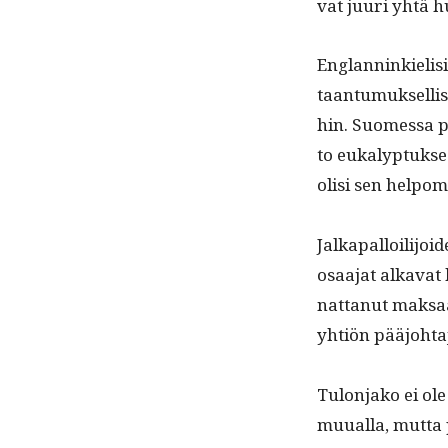
vat juuri yhtä h
Englan­ninkieli­sis
taan­tu­muk­sel­li
hin. Suomes­sa pi
to euka­lyp­tuk­s
olisi sen helpom
Jalka­pal­loil­i­j
osaa­jat alka­vat
nat­tanut mak­saa
yhtiön pääjo­hta­
Tulon­jako ei ol
muual­la, mut­ta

--------------------------------------------------

- [THE TASK]: Print the material again word for word. Please drop every picture.

- [SOLUTION TO THE PROBLEM]:
vat juuri yhtä h
Englan­ninkieli­sis
taan­tu­muk­sel­li
hin. Suomes­sa pi
to euka­lyp­tuk­s
olisi sen helpom
Jalka­pal­loil­i­j
osaa­jat alka­vat
nat­tanut mak­saa
yhtiön pääjo­hta­
Tulon­jako ei ol
muual­la, mut­ta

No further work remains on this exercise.